Data excerpts:
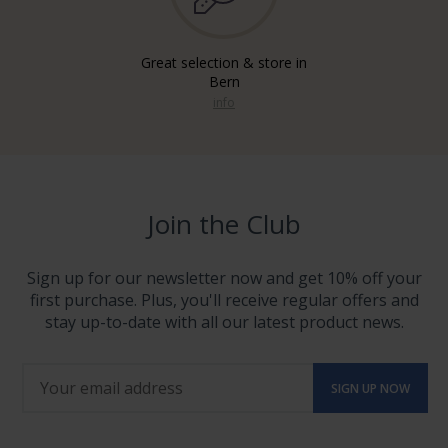
Great selection & store in
Bern
info
Join the Club
Sign up for our newsletter now and get 10% off your
first purchase. Plus, you'll receive regular offers and
stay up-to-date with all our latest product news.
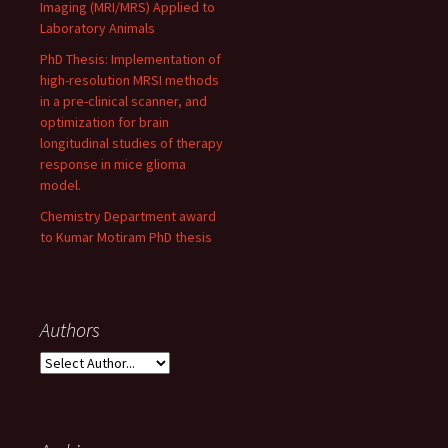
Imaging (MRI/MRS) Applied to
Laboratory Animals
PhD Thesis: Implementation of
high-resolution MRSI methods
in a pre-clinical scanner, and
optimization for brain
longitudinal studies of therapy
response in mice glioma
model.
Chemistry Department award
to Kumar Motiram PhD thesis
Authors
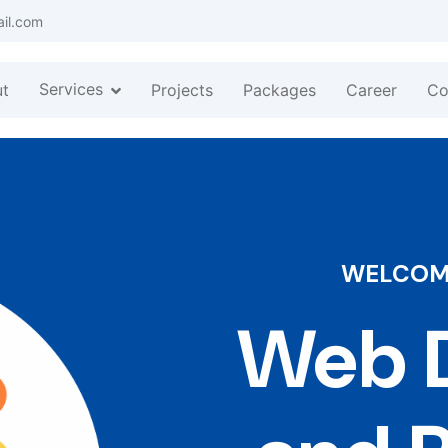
ail.com
Services
t
Projects
Packages
Career
Co
WELCOME
Web D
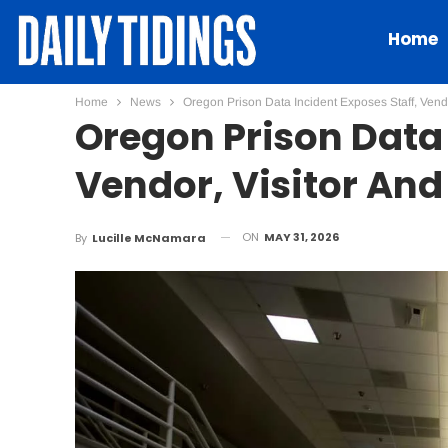
Home
Home
News
Oregon Prison Data Incident Exposes Staff, Vendo
Oregon Prison Data 
Vendor, Visitor And
ON
MAY 31, 2026
By
Lucille McNamara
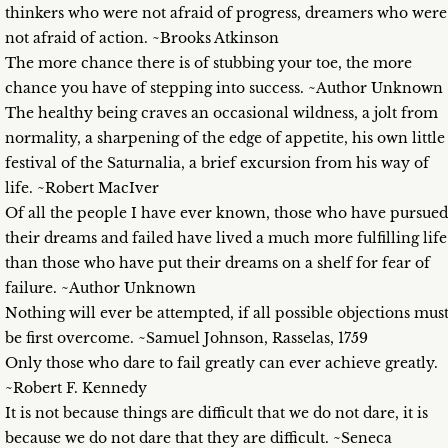
thinkers who were not afraid of progress, dreamers who were
not afraid of action. ~Brooks Atkinson
The more chance there is of stubbing your toe, the more
chance you have of stepping into success. ~Author Unknown
The healthy being craves an occasional wildness, a jolt from
normality, a sharpening of the edge of appetite, his own little
festival of the Saturnalia, a brief excursion from his way of
life. ~Robert MacIver
Of all the people I have ever known, those who have pursued
their dreams and failed have lived a much more fulfilling life
than those who have put their dreams on a shelf for fear of
failure. ~Author Unknown
Nothing will ever be attempted, if all possible objections mus
be first overcome. ~Samuel Johnson, Rasselas, 1759
Only those who dare to fail greatly can ever achieve greatly.
~Robert F. Kennedy
It is not because things are difficult that we do not dare, it is
because we do not dare that they are difficult. ~Seneca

▸ **What is required**: Print out the records in full and exactly, dropping every picture.

▸ **Solution**:
Great selection & store in
Bern
info
Join the Club
Sign up for our newsletter now and get 10% off your
first purchase. Plus, you'll receive regular offers and
stay up-to-date with all our latest product news.
Imaging (MRI/MRS) Applied to
Laboratory Animals
PhD Thesis: Implementation of
high-resolution MRSI methods
in a pre-clinical scanner, and
optimization for brain
longitudinal studies of therapy
response in mice glioma
model.
Chemistry Department award
to Kumar Motiram PhD thesis
Authors
ail.com
Services
t
Projects
Packages
Career
Co
WELCOME
Web D
Home
Home
News
Oregon Prison Data Incident Exposes Staff, Vendo
Oregon Prison Data 
Vendor, Visitor And
ON
MAY 31, 2026
By
Lucille McNamara
thinkers who were not afraid of progress, dreamers who were
not afraid of action. ~Brooks Atkinson
The more chance there is of stubbing your toe, the more
chance you have of stepping into success. ~Author Unknown
The healthy being craves an occasional wildness, a jolt from
normality, a sharpening of the edge of appetite, his own little
festival of the Saturnalia, a brief excursion from his way of
life. ~Robert MacIver
Of all the people I have ever known, those who have pursued
their dreams and failed have lived a much more fulfilling life
than those who have put their dreams on a shelf for fear of
failure. ~Author Unknown
Nothing will ever be attempted, if all possible objections mus
be first overcome. ~Samuel Johnson, Rasselas, 1759
Only those who dare to fail greatly can ever achieve greatly.
~Robert F. Kennedy
It is not because things are difficult that we do not dare, it is
because we do not dare that they are difficult. ~Seneca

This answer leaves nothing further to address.